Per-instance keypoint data
────────────────

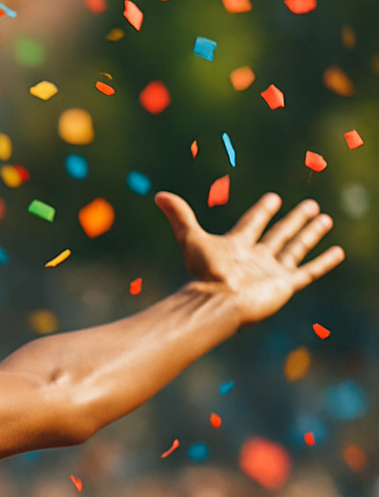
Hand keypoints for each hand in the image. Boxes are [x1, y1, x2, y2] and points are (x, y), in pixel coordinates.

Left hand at [155, 190, 343, 327]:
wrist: (217, 302)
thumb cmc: (204, 272)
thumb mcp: (191, 239)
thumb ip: (179, 216)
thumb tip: (158, 195)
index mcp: (237, 246)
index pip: (252, 224)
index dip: (262, 211)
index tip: (273, 199)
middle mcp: (256, 258)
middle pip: (278, 234)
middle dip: (292, 221)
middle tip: (309, 205)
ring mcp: (271, 272)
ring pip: (295, 248)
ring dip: (310, 234)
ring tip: (325, 218)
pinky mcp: (284, 285)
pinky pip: (309, 272)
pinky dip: (323, 262)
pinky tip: (337, 252)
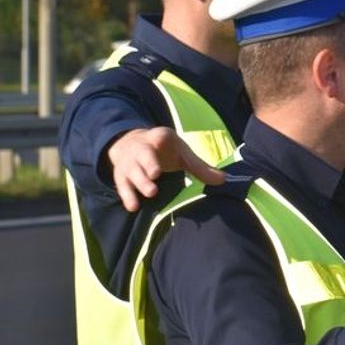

────────────────

Problem:
How many lines of the entries contain the word "hand"? Only the number is wanted.

The answer:
2